What to do: Within the listing, how many lines include "долгосрочный"? Please answer with a bare number.

Study material:
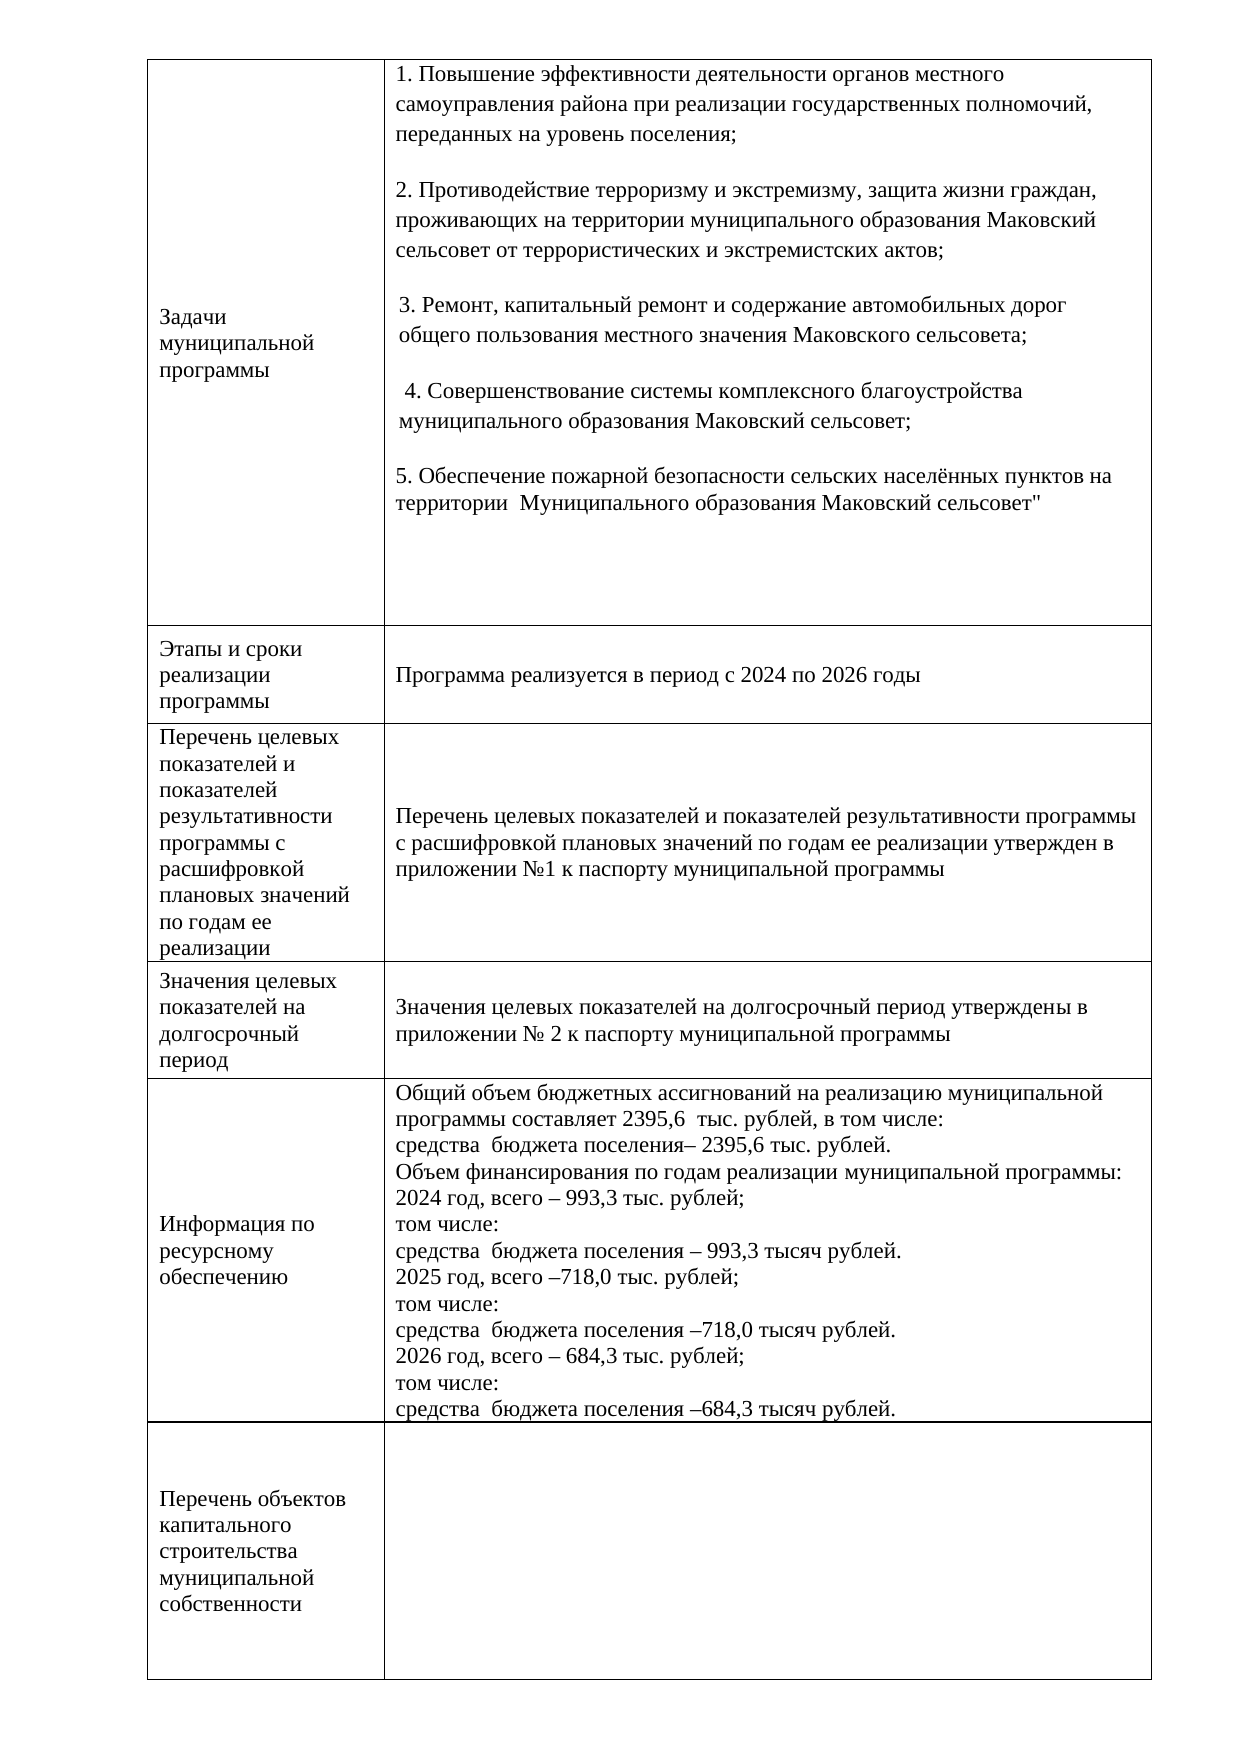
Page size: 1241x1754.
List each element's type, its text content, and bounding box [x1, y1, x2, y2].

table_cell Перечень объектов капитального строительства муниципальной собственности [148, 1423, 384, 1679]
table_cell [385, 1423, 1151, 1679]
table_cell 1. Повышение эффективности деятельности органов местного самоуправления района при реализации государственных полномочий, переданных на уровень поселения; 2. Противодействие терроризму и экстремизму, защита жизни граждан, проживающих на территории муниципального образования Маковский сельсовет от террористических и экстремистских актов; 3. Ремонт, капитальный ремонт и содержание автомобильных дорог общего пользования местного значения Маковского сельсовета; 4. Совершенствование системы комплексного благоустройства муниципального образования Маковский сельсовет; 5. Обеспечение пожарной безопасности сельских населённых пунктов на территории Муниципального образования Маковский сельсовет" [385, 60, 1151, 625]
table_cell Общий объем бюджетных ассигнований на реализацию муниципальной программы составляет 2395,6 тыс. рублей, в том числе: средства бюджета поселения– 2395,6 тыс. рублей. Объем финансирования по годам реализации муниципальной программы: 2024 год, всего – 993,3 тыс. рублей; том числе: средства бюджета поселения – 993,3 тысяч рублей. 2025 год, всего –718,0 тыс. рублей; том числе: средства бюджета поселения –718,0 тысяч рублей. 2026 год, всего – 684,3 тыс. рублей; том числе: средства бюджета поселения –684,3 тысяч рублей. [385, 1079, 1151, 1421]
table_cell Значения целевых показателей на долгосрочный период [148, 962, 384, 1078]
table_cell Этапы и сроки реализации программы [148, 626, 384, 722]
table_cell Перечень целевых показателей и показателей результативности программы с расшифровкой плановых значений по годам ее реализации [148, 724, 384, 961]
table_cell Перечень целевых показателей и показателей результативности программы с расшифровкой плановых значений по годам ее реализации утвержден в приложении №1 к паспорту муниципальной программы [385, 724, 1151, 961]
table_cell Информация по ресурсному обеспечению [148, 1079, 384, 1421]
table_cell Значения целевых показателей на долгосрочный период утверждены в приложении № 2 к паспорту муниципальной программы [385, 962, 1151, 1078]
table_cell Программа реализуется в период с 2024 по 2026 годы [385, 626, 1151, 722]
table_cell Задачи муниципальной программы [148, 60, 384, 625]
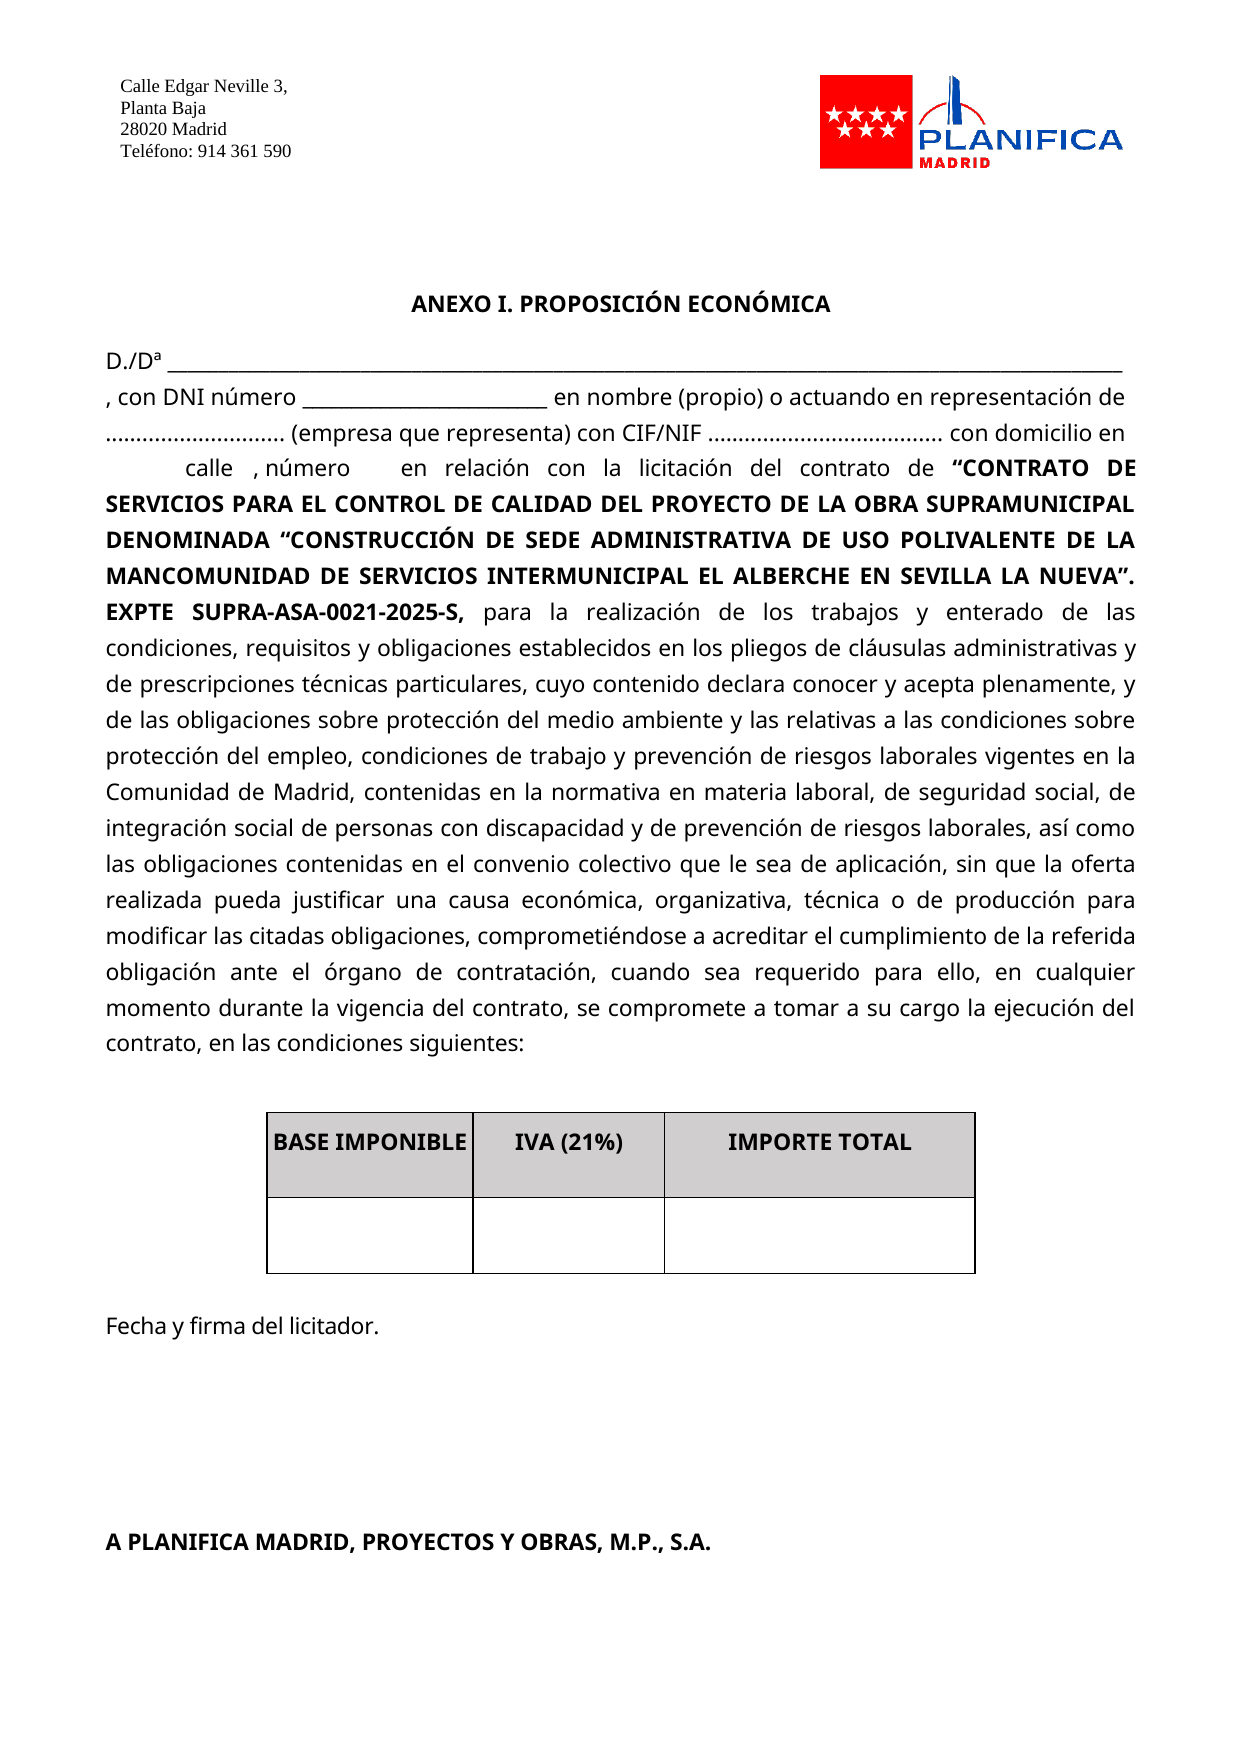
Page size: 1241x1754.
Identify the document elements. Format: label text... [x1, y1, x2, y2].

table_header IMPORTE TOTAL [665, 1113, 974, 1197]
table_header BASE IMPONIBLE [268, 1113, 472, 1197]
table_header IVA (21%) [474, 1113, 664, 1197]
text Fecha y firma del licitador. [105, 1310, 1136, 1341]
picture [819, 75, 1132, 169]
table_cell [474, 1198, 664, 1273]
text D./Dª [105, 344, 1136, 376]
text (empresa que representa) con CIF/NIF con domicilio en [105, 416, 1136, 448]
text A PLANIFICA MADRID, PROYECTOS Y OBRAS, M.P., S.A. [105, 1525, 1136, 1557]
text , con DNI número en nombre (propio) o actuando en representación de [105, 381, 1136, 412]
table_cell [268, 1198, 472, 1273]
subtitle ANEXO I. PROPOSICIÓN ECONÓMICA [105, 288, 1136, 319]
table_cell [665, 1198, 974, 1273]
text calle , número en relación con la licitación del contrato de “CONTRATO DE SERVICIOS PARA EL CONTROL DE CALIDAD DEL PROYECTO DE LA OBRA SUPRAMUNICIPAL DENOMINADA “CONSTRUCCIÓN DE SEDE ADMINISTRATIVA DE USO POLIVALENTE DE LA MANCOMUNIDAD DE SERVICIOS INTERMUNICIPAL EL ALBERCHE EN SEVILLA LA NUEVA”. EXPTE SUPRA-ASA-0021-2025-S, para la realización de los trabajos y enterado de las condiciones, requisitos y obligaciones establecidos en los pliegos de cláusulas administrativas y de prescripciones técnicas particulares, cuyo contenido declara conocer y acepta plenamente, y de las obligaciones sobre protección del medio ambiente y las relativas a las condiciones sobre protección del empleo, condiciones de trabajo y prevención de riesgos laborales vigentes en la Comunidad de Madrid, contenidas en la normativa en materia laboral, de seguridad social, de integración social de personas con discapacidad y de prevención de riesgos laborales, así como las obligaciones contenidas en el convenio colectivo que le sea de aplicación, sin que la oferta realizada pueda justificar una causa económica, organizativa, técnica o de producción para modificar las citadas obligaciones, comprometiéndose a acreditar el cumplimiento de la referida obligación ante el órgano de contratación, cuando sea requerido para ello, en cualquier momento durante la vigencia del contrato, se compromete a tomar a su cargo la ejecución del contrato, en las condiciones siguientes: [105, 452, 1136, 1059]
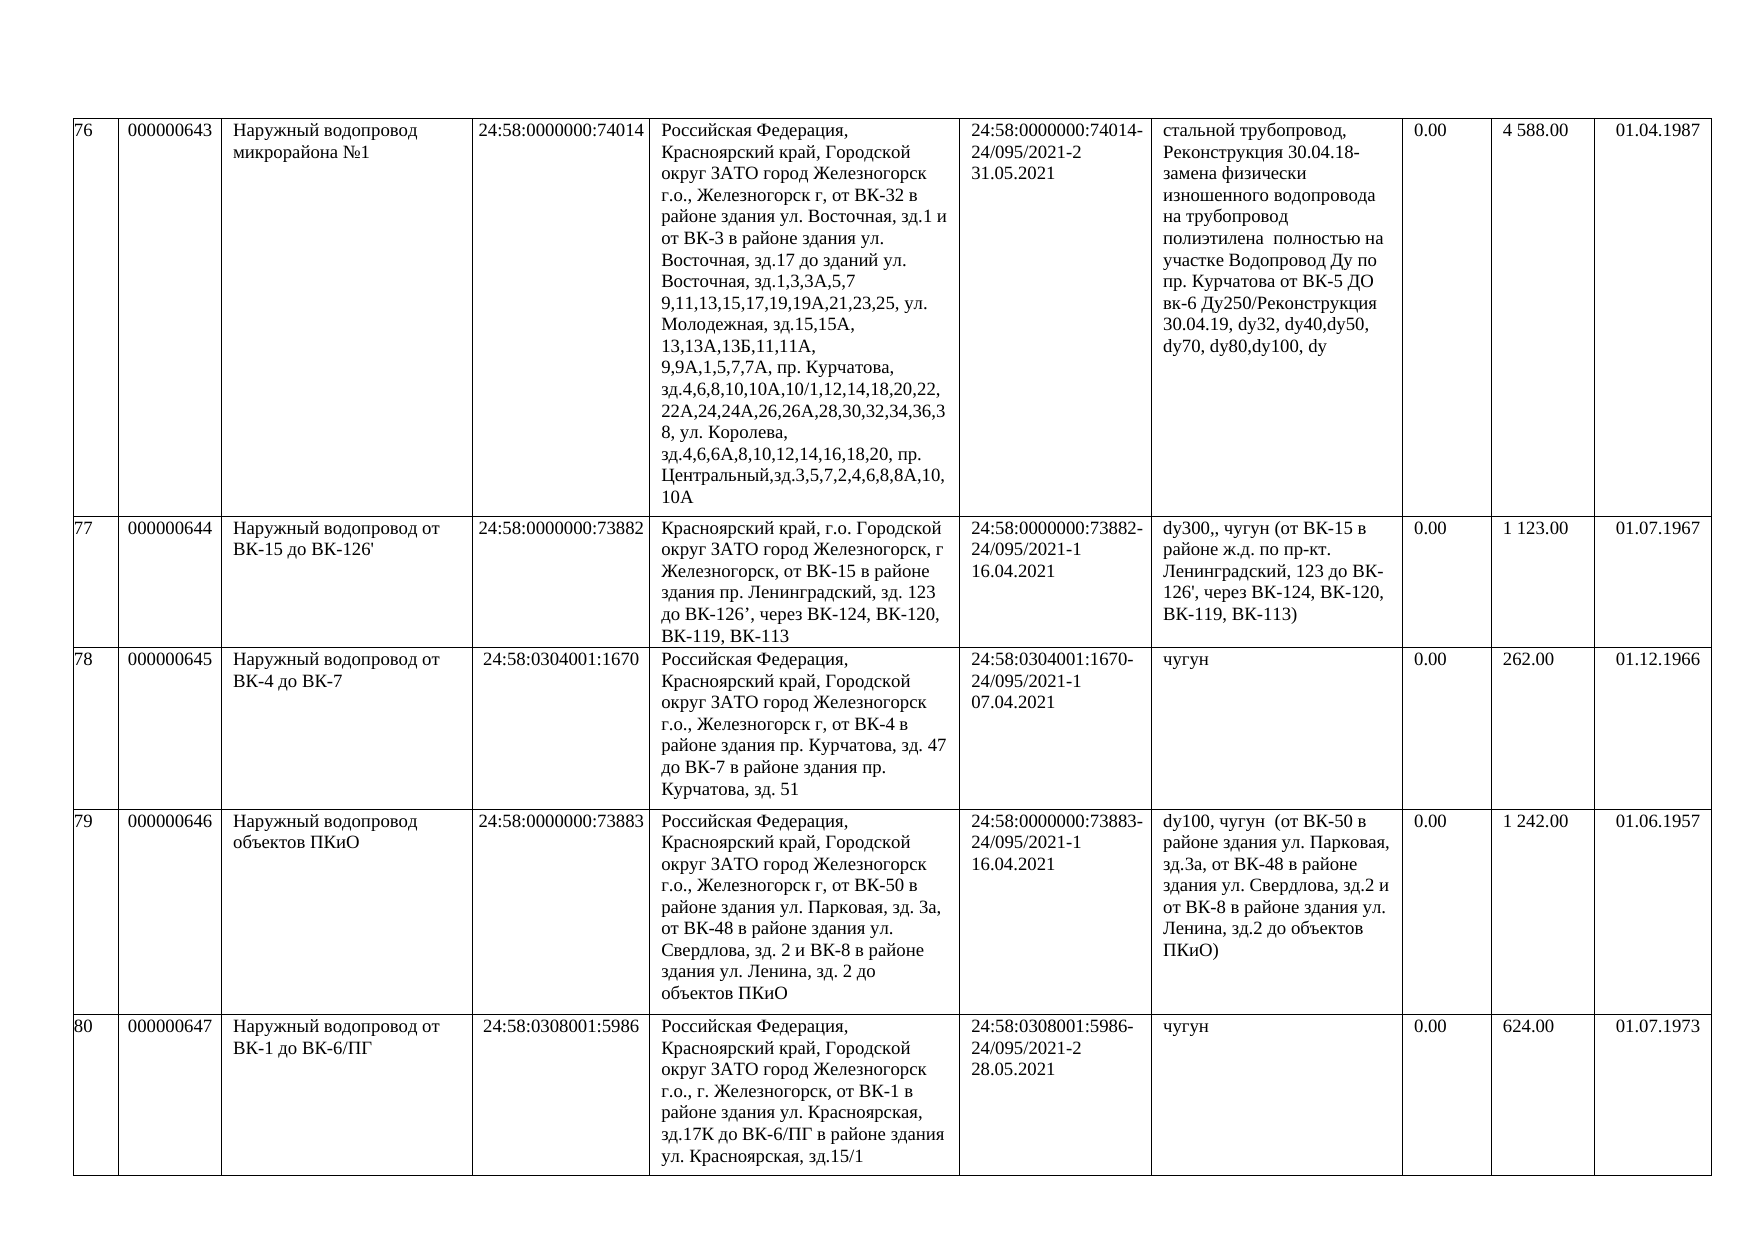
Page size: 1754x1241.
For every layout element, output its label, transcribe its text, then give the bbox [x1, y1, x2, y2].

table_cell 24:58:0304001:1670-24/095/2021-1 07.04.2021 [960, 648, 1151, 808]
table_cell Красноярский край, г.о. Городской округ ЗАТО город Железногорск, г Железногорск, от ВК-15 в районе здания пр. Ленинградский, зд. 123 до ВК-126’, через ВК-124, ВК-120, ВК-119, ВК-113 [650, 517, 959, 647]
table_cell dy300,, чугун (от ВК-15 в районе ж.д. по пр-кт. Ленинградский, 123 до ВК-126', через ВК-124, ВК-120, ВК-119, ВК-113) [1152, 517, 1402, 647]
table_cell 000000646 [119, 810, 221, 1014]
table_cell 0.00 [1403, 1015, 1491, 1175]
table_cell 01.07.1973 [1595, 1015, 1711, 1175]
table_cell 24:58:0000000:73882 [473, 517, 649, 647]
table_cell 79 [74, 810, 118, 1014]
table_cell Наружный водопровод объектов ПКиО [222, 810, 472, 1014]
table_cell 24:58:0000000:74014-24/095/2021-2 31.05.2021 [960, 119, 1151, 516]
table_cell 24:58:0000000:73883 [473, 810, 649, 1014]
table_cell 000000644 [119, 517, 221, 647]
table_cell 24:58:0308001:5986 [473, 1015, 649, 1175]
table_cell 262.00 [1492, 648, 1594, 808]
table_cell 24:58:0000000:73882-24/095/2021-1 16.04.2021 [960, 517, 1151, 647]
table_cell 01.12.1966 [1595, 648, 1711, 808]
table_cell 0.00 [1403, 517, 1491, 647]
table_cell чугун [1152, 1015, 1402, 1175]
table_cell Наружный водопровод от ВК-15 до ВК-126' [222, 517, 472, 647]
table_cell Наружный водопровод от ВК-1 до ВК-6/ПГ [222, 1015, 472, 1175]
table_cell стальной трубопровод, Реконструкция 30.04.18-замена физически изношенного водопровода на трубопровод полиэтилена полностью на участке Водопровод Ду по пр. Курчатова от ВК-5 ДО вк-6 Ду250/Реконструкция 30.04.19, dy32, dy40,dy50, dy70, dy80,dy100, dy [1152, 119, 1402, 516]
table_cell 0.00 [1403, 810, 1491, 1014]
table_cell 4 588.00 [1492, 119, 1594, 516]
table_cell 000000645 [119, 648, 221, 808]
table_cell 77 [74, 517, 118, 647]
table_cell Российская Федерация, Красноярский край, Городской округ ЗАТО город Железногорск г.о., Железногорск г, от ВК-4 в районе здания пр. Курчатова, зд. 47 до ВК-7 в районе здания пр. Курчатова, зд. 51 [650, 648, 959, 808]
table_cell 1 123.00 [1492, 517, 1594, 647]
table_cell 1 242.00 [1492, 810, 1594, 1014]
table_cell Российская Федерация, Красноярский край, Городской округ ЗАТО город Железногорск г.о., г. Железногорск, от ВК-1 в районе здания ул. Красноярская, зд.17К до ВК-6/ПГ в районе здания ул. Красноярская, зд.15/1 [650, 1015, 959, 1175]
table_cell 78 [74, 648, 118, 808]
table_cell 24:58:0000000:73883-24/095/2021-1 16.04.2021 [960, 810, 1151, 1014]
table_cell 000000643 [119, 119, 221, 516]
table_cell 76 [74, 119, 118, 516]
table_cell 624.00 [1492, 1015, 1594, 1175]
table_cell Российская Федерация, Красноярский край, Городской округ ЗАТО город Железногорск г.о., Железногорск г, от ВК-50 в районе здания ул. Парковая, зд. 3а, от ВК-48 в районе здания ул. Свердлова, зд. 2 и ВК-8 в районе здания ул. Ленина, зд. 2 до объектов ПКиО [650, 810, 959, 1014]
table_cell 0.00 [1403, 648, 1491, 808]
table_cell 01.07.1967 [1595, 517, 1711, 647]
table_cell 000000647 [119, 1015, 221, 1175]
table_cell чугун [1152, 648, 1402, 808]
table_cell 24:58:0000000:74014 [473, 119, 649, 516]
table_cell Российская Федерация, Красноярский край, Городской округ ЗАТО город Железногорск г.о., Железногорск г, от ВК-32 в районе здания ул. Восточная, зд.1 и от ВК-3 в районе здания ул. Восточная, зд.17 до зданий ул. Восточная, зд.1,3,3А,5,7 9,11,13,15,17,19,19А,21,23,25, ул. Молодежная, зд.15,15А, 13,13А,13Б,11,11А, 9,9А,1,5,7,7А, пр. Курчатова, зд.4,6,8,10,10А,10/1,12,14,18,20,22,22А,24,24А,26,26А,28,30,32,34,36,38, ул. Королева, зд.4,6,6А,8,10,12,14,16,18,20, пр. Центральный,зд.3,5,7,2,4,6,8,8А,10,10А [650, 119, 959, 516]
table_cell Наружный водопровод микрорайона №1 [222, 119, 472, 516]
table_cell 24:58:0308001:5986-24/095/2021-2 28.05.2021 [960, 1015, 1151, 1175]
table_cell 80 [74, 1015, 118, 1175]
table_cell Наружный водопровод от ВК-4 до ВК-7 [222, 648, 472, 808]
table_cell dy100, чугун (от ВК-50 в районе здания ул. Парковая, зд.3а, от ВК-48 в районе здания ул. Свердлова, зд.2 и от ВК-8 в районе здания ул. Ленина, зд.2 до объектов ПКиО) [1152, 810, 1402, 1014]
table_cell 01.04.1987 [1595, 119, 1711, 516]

Task response: 2